L'appel est arrivé lundi dernier, au lendemain de notre chronique sur le nouveau design du boîtier de commande d'automatisation d'Hydro-Québec.

Le citoyen qui a vu apparaître devant chez lui le premier boîtier nouveau genre a appelé La Presse pour dénoncer tout l'équipement industriel qui l'accompagne encore, de haut en bas du poteau.

 

C'est tout le problème du transport d'électricité par voie aérienne plutôt que souterraine. En attendant l'idéal coûteux d'un réseau de distribution enfoui, une étudiante de l'École de design industriel de l'Université de Montréal a proposé une réponse intermédiaire mieux intégrée. Elle a participé à la mise au point du boîtier et a décidé, pour son projet de fin d'études de premier cycle, d'élargir la réflexion. Elle a eu sa première prise de conscience en regardant par la fenêtre de sa chambre: on y voyait un poteau d'électricité chargé comme un arbre de Noël gothique. Elle s'est rapidement aperçue que le problème dépassait Hydro-Québec. Une proportion de plus en plus importante des fils et accessoires aériens servent aux télécommunications - téléphonie et télévision haute vitesse, câblodistribution, etc. S'y ajoutent encore les panneaux de signalisation urbains et les feux de circulation.

«Il n'y a aucune coordination, ça devient une cacophonie», dit Tatjana Leblanc, professeure à l'École de design industriel et tuteure du projet de fin d'études.

Pour y mettre un peu d'harmonie, Yolaine Turcotte a imaginé un système modulaire dont l'élément de base est un lampadaire en aluminium. À son sommet s'enfiche une rallonge amovible pour la distribution de l'électricité et des télécommunications. Le système pourrait ainsi s'implanter par étapes. «L'idée était d'y aller de façon graduelle, en conservant la position des poteaux actuels», explique l'étudiante.

Le lampadaire surmonte une base élargie où seraient cachés les dispositifs des différents utilisateurs - commande des feux de circulation... ou d'automatisation électrique, par exemple. La hampe du lampadaire et le mât de distribution sont creux et peuvent donc accueillir les fils en toute discrétion.

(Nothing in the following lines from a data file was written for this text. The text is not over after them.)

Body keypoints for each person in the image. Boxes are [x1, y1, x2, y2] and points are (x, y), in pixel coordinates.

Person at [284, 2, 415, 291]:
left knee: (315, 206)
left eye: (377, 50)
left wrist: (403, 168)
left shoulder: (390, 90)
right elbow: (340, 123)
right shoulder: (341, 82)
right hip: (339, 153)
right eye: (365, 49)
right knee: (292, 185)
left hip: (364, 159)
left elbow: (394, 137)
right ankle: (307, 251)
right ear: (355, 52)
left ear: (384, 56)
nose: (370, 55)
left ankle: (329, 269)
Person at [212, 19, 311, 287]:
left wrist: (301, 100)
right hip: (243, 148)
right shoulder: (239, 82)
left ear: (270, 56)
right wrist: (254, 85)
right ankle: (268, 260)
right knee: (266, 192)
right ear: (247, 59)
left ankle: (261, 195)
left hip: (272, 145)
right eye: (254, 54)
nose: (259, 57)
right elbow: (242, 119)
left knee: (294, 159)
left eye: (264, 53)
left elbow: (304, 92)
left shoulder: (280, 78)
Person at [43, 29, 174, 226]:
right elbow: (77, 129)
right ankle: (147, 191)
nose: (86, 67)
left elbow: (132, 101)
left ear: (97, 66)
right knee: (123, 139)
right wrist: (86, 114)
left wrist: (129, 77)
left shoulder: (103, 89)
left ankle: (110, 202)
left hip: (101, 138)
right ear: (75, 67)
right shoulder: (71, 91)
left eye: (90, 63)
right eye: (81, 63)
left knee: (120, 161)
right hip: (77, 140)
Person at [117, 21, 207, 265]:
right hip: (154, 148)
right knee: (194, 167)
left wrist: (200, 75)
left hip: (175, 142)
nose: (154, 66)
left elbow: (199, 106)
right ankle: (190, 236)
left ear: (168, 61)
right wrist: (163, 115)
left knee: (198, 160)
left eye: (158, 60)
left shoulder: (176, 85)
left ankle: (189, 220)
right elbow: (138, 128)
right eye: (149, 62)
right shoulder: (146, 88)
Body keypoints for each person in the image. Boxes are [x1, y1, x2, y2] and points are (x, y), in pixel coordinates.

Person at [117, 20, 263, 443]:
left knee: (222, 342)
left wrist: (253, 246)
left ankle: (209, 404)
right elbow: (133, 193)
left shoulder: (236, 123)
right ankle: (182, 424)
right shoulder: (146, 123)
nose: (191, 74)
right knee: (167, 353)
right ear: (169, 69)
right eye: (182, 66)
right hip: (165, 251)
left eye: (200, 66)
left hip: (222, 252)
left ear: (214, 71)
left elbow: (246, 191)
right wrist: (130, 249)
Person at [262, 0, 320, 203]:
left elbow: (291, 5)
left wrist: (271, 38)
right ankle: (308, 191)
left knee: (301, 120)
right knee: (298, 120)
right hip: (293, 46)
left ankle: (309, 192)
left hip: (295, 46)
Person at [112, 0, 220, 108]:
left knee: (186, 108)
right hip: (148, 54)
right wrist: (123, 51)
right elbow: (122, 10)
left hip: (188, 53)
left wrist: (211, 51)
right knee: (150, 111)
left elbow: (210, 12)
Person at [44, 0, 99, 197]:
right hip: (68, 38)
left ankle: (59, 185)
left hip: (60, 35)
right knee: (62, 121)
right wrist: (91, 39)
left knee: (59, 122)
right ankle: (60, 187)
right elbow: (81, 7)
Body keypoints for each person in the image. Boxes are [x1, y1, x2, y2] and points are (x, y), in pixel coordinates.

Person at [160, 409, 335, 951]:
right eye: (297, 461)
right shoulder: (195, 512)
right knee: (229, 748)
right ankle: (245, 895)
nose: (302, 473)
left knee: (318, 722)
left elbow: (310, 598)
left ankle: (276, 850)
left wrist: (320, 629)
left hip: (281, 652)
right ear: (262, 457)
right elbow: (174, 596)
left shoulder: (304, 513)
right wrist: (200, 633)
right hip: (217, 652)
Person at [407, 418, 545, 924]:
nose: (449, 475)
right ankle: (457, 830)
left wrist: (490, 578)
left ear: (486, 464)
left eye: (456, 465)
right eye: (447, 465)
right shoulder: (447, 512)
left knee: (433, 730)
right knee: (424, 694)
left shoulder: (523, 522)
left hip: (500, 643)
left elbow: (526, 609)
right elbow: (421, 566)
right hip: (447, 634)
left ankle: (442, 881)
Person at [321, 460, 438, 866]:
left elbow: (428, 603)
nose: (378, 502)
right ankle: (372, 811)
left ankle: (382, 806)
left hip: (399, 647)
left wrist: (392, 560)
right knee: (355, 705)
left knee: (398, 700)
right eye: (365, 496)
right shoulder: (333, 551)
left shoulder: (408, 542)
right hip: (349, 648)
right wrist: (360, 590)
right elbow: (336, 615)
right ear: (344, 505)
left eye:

Cette base, qui permettrait une future connexion souterraine, est revêtue d'un caoutchouc suffisamment épais pour qu'on puisse y agrafer les annonces de minet perdu ou de vente-débarras. «C'est une communication de quartier qui va demeurer», observe Yolaine Turcotte.

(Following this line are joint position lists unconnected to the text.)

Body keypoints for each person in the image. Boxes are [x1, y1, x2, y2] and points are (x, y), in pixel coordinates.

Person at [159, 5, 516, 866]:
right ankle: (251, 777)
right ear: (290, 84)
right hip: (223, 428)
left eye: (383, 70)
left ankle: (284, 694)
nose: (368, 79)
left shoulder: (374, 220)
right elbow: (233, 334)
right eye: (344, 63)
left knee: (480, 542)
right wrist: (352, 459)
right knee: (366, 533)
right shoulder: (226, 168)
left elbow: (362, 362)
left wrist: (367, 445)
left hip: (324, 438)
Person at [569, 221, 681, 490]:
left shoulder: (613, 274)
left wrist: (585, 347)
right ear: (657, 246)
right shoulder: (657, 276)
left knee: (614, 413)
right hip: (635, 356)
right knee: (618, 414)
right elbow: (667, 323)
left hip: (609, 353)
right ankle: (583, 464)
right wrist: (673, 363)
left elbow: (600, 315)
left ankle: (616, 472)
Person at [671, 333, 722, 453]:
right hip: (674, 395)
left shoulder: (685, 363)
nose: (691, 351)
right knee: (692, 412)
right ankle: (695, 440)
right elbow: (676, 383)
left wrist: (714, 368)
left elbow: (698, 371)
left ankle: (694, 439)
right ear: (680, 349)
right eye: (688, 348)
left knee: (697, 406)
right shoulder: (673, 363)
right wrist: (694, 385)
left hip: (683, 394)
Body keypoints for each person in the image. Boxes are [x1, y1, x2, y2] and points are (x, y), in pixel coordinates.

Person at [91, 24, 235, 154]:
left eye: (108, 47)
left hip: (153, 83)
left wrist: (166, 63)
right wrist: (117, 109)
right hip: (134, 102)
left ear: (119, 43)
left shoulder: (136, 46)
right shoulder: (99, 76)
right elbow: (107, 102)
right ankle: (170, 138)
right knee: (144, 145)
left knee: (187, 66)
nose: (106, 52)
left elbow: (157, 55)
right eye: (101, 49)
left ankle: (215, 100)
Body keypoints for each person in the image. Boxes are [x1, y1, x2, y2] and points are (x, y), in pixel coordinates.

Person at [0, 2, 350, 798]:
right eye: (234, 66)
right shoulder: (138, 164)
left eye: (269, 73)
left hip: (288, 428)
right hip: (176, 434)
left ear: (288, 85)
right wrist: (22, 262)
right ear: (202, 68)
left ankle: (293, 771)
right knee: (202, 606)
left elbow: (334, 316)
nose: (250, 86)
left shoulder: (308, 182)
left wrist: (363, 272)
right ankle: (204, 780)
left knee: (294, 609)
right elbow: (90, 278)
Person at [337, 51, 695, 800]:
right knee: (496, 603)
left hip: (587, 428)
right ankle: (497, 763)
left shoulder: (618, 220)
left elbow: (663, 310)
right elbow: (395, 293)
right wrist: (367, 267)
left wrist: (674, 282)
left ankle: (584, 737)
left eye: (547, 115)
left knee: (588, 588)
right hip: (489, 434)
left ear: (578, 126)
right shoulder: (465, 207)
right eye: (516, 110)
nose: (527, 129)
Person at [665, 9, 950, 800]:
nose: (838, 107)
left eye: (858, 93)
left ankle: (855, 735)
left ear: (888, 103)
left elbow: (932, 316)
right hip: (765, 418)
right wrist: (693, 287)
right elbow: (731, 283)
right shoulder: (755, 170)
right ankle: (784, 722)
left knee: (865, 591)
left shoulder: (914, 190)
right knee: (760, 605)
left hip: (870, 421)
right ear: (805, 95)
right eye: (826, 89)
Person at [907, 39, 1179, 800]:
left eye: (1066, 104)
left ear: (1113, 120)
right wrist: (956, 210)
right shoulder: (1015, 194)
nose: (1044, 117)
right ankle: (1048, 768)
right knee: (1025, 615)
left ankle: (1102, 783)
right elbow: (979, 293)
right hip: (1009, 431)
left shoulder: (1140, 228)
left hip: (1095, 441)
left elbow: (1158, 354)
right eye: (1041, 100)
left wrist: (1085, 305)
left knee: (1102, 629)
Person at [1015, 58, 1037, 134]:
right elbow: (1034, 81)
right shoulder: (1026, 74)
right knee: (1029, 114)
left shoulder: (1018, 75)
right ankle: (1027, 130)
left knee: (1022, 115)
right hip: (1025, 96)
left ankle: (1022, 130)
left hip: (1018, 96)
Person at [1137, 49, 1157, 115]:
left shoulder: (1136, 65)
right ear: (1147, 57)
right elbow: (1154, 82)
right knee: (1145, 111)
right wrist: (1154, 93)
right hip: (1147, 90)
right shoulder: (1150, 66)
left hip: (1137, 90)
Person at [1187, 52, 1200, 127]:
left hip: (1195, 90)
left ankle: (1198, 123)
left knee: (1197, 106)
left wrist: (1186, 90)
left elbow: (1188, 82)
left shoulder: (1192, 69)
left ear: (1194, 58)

Au lieu d'être suspendus sur des traverses comme sur un séchoir à linge, les fils se fixent directement au mât, l'un au-dessus de l'autre, avec «des connecteurs étanches à déclenchement contrôlé en cas de verglas», explique-t-elle. Ils traversent ainsi le ciel comme une portée musicale, plus discrète que l'actuelle résille tendue au-dessus de la rue.

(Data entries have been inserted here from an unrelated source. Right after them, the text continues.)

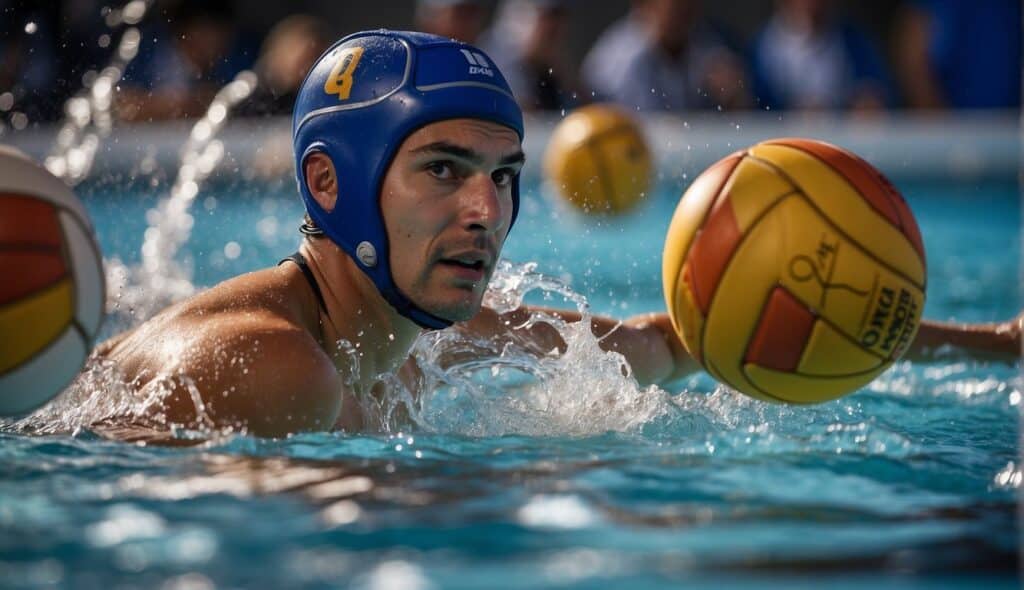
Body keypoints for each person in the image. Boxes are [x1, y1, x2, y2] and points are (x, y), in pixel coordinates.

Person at [94, 30, 1021, 438]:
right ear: (329, 184)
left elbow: (685, 340)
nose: (485, 212)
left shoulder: (421, 334)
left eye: (503, 178)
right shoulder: (272, 365)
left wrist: (995, 346)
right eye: (444, 170)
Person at [581, 0, 749, 112]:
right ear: (645, 5)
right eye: (676, 7)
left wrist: (733, 99)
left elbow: (738, 121)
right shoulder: (616, 64)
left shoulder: (708, 47)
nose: (685, 11)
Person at [751, 0, 890, 112]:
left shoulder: (853, 41)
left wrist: (866, 100)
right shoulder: (762, 48)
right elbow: (756, 108)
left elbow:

Dans la proposition de Yolaine Turcotte, les transformateurs ne sont plus accrochés en grappe mais enfilés sur le mât comme des tomates sur une brochette. Le mât de distribution et l'ensemble des fils ont la même couleur claire afin de mieux se fondre dans le décor.

Les problèmes techniques ne sont pas réglés, tant s'en faut. Le projet est teinté d'idéalisme. Mais la réflexion de Yolaine Turcotte a le - grand - mérite de s'attaquer au problème dans une vision globale qui tient compte de la majorité des enjeux. «On y trouve souvent des occasions d'innovation inespérées», assure l'étudiante, qui fait maintenant des études de maîtrise. Elle prépare une demande de subvention dans le but de poursuivre son étude avec une équipe pluridisciplinaire.